Similar to the retail or hospitality businesses, the building’s entrances are adorned with signs forbidding entry if the person had symptoms in the recent past, and forbidding entry to the mask-less. Many have new guard stations who have a new duty to do a temperature scan before permitting access further into the building. Inevitably, there will be a health-passport check, with the need for updating the test results every few days.
Another change is with the entry doors. In the past there may be multiple entry doors. People could enter or leave any door, but if one is a revolving door, people were encouraged to use it because it prevented the drafts from opening a normal door. The revolving doors save energy.
Most of the revolving doors are now permanently locked with a sign to use the other doors. This is subtle, but profound, at least to me. I have been conditioned into thinking that the appropriate entryway was the revolving doors. The standard doors were reserved primarily for people with packages or large rolling bags. Over time, I began to perceive the normal doors as service doors and not entry doors. Entering these doors feels close to like entering the building from the backend loading dock. It is a subconscious kind of impression. If revolving doors exist, then they are the appropriate doors to enter or leave for work.

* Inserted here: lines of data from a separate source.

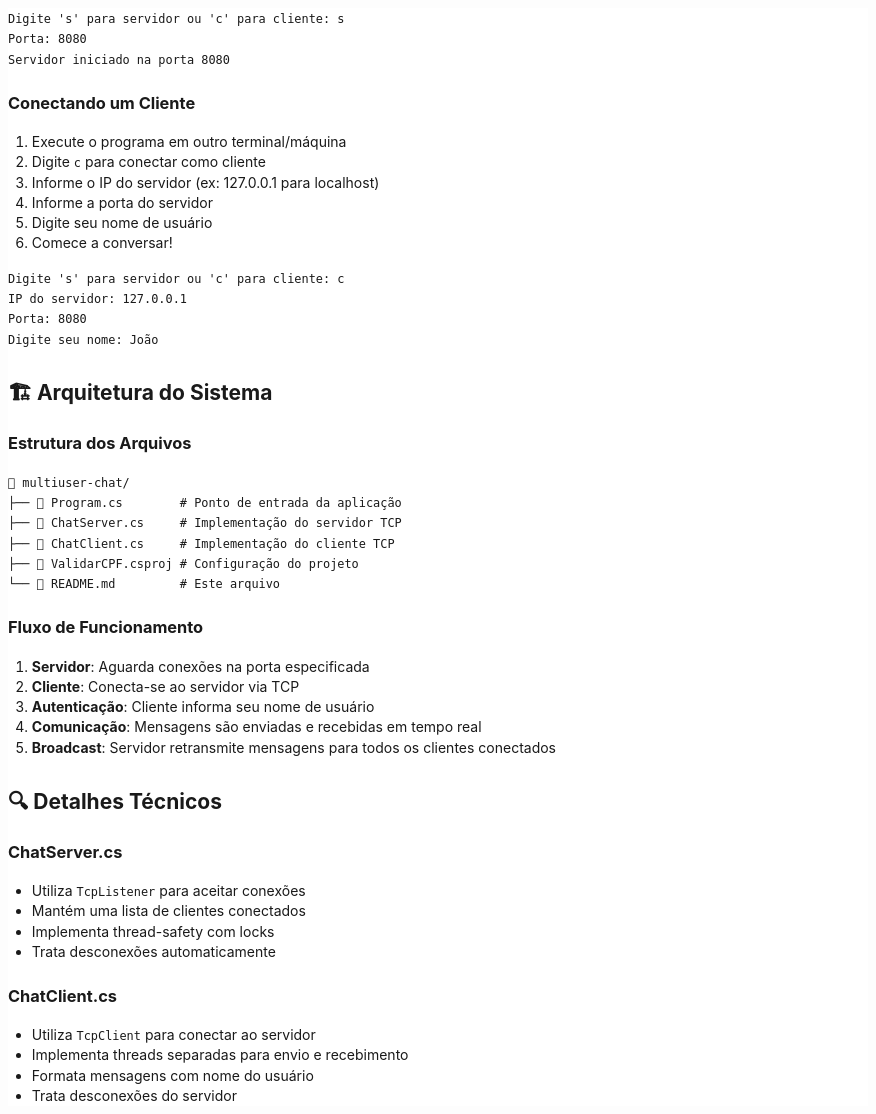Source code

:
 ```
Digite 's' para servidor ou 'c' para cliente: s
Porta: 8080
Servidor iniciado na porta 8080
```

### Conectando um Cliente

1. Execute o programa em outro terminal/máquina
2. Digite `c` para conectar como cliente
3. Informe o IP do servidor (ex: 127.0.0.1 para localhost)
4. Informe a porta do servidor
5. Digite seu nome de usuário
6. Comece a conversar!

```
Digite 's' para servidor ou 'c' para cliente: c
IP do servidor: 127.0.0.1
Porta: 8080
Digite seu nome: João
```

## 🏗️ Arquitetura do Sistema

### Estrutura dos Arquivos

```
📁 multiuser-chat/
├── 📄 Program.cs        # Ponto de entrada da aplicação
├── 📄 ChatServer.cs     # Implementação do servidor TCP
├── 📄 ChatClient.cs     # Implementação do cliente TCP
├── 📄 ValidarCPF.csproj # Configuração do projeto
└── 📄 README.md         # Este arquivo
```

### Fluxo de Funcionamento

1. **Servidor**: Aguarda conexões na porta especificada
2. **Cliente**: Conecta-se ao servidor via TCP
3. **Autenticação**: Cliente informa seu nome de usuário
4. **Comunicação**: Mensagens são enviadas e recebidas em tempo real
5. **Broadcast**: Servidor retransmite mensagens para todos os clientes conectados

## 🔍 Detalhes Técnicos

### ChatServer.cs
- Utiliza `TcpListener` para aceitar conexões
- Mantém uma lista de clientes conectados
- Implementa thread-safety com locks
- Trata desconexões automaticamente

### ChatClient.cs
- Utiliza `TcpClient` para conectar ao servidor
- Implementa threads separadas para envio e recebimento
- Formata mensagens com nome do usuário
- Trata desconexões do servidor
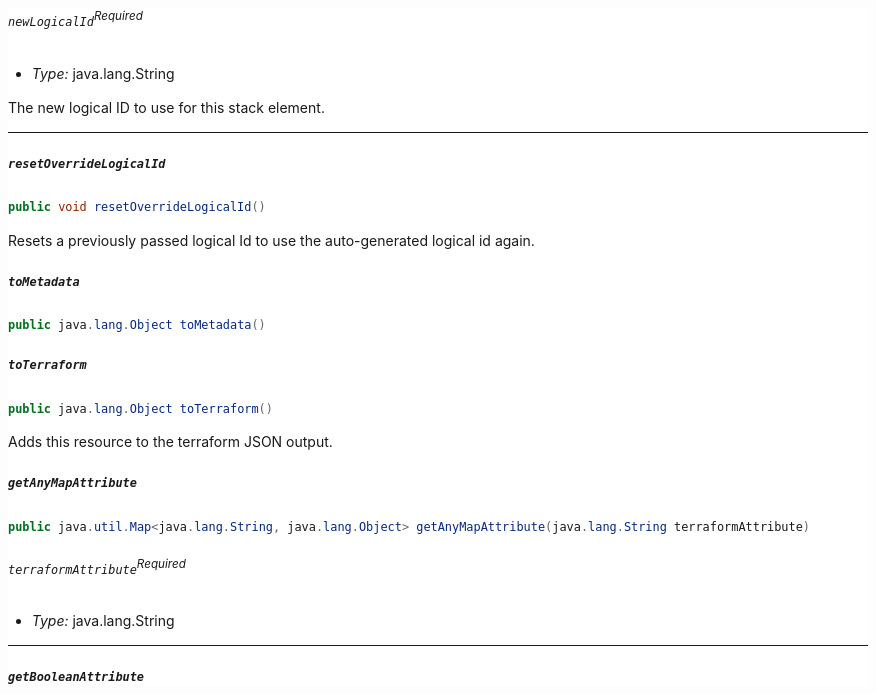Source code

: ###### `newLogicalId`<sup>Required</sup> <a name="newLogicalId" id="rhizo-co-terraform-provider-lacework.resourceGroupGcp.ResourceGroupGcp.overrideLogicalId.parameter.newLogicalId"></a>

- *Type:* java.lang.String

The new logical ID to use for this stack element.

---

##### `resetOverrideLogicalId` <a name="resetOverrideLogicalId" id="rhizo-co-terraform-provider-lacework.resourceGroupGcp.ResourceGroupGcp.resetOverrideLogicalId"></a>

```java
public void resetOverrideLogicalId()
```

Resets a previously passed logical Id to use the auto-generated logical id again.

##### `toMetadata` <a name="toMetadata" id="rhizo-co-terraform-provider-lacework.resourceGroupGcp.ResourceGroupGcp.toMetadata"></a>

```java
public java.lang.Object toMetadata()
```

##### `toTerraform` <a name="toTerraform" id="rhizo-co-terraform-provider-lacework.resourceGroupGcp.ResourceGroupGcp.toTerraform"></a>

```java
public java.lang.Object toTerraform()
```

Adds this resource to the terraform JSON output.

##### `getAnyMapAttribute` <a name="getAnyMapAttribute" id="rhizo-co-terraform-provider-lacework.resourceGroupGcp.ResourceGroupGcp.getAnyMapAttribute"></a>

```java
public java.util.Map<java.lang.String, java.lang.Object> getAnyMapAttribute(java.lang.String terraformAttribute)
```

###### `terraformAttribute`<sup>Required</sup> <a name="terraformAttribute" id="rhizo-co-terraform-provider-lacework.resourceGroupGcp.ResourceGroupGcp.getAnyMapAttribute.parameter.terraformAttribute"></a>

- *Type:* java.lang.String

---

##### `getBooleanAttribute` <a name="getBooleanAttribute" id="rhizo-co-terraform-provider-lacework.resourceGroupGcp.ResourceGroupGcp.getBooleanAttribute"></a>
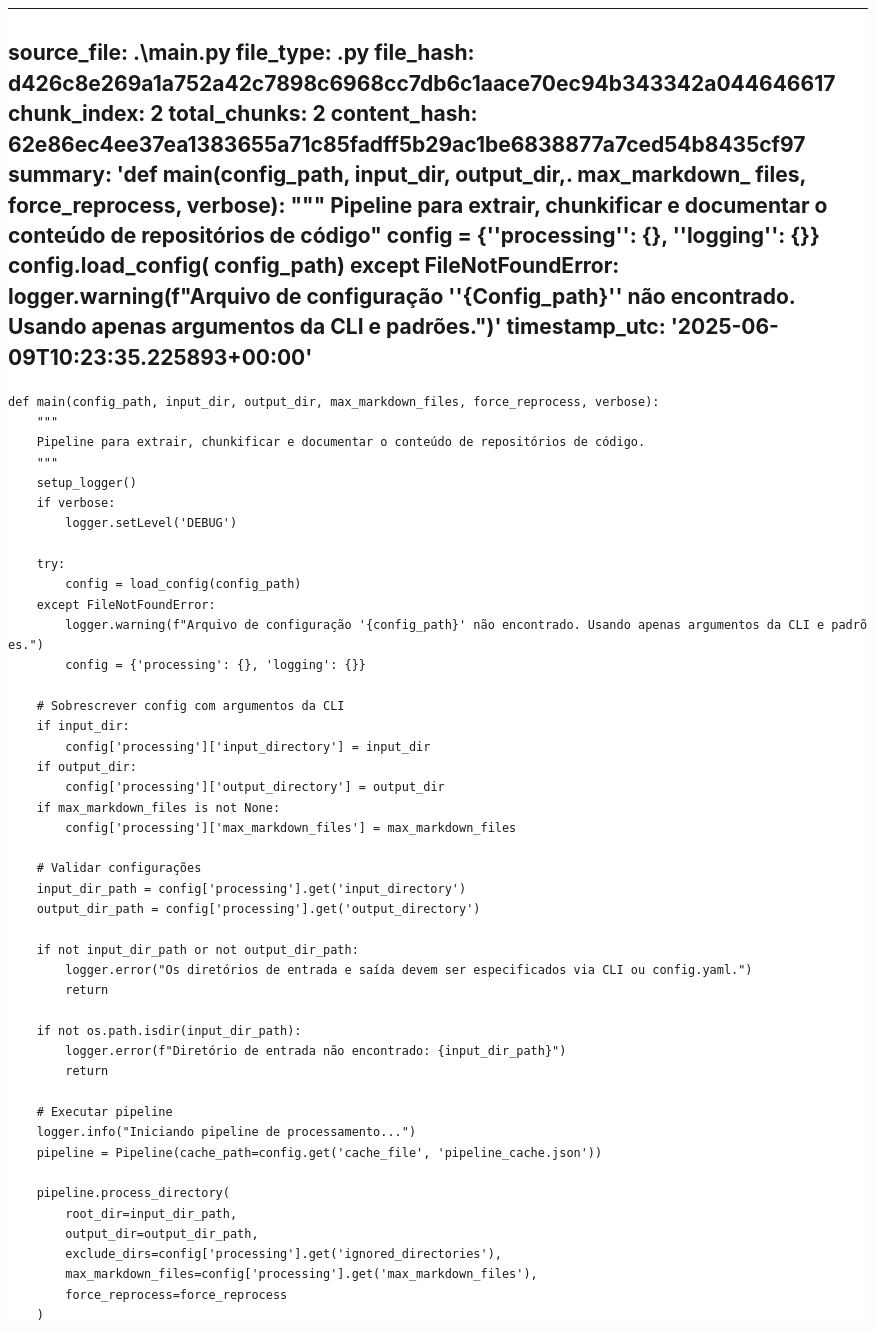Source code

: 
---
source_file: .\main.py
file_type: .py
file_hash: d426c8e269a1a752a42c7898c6968cc7db6c1aace70ec94b343342a044646617
chunk_index: 2
total_chunks: 2
content_hash: 62e86ec4ee37ea1383655a71c85fadff5b29ac1be6838877a7ced54b8435cf97
summary: 'def main(config_path, input_dir, output_dir,. max_markdown_ files, force_reprocess,
  verbose): """ Pipeline para extrair, chunkificar e documentar o conteúdo de repositórios
  de código" config = {''processing'': {}, ''logging'': {}} config.load_config( config_path)
  except FileNotFoundError: logger.warning(f"Arquivo de configuração ''{Config_path}''
  não encontrado. Usando apenas argumentos da CLI e padrões.")'
timestamp_utc: '2025-06-09T10:23:35.225893+00:00'
---

```
def main(config_path, input_dir, output_dir, max_markdown_files, force_reprocess, verbose):
    """
    Pipeline para extrair, chunkificar e documentar o conteúdo de repositórios de código.
    """
    setup_logger()
    if verbose:
        logger.setLevel('DEBUG')

    try:
        config = load_config(config_path)
    except FileNotFoundError:
        logger.warning(f"Arquivo de configuração '{config_path}' não encontrado. Usando apenas argumentos da CLI e padrões.")
        config = {'processing': {}, 'logging': {}}

    # Sobrescrever config com argumentos da CLI
    if input_dir:
        config['processing']['input_directory'] = input_dir
    if output_dir:
        config['processing']['output_directory'] = output_dir
    if max_markdown_files is not None:
        config['processing']['max_markdown_files'] = max_markdown_files
    
    # Validar configurações
    input_dir_path = config['processing'].get('input_directory')
    output_dir_path = config['processing'].get('output_directory')
    
    if not input_dir_path or not output_dir_path:
        logger.error("Os diretórios de entrada e saída devem ser especificados via CLI ou config.yaml.")
        return
        
    if not os.path.isdir(input_dir_path):
        logger.error(f"Diretório de entrada não encontrado: {input_dir_path}")
        return

    # Executar pipeline
    logger.info("Iniciando pipeline de processamento...")
    pipeline = Pipeline(cache_path=config.get('cache_file', 'pipeline_cache.json'))
    
    pipeline.process_directory(
        root_dir=input_dir_path,
        output_dir=output_dir_path,
        exclude_dirs=config['processing'].get('ignored_directories'),
        max_markdown_files=config['processing'].get('max_markdown_files'),
        force_reprocess=force_reprocess
    )
```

That may be just my impression. Seeing the revolving doors locks gives me the impression that the business is closed. I am reminded of the times I come in to work after working hours or during weekends. There is an impression that I am there only because I have specific permission to be there at that time. Now, the door is permanently locked, and thus I’m permanently in the status of not belonging in the building unless I have a specific permission to be there.
This goes back to the people who have been working from home. At a subconscious level, everything indicates that the office is as closed as it would be on a weekend or holiday. They look their options as being the same as when they have to do work during a holiday or weekend. If they can work from home, they will not even attempt to disturb the office building with their presence.
The building is obviously closed, despite any claims made by the management.
Returning the potential workers in retail or restaurant businesses. The business owners are not getting unsolicited job applications. They are not even getting inquiries from help wanted signs or ads. I vaguely recall my own youth when I would entertain the prospect of working at this kind of job. When I see an ad, I would physically check out the place before I would respond. I would not apply to a business that appears to be closed for business.
Now all the businesses have signs that tell many potential customers to stay away and warns everyone that a mistake can force the business to close for long time. Ultimately, the business owners are deluding themselves into thinking they are still alive. Not a lot of people want to work for a zombie business.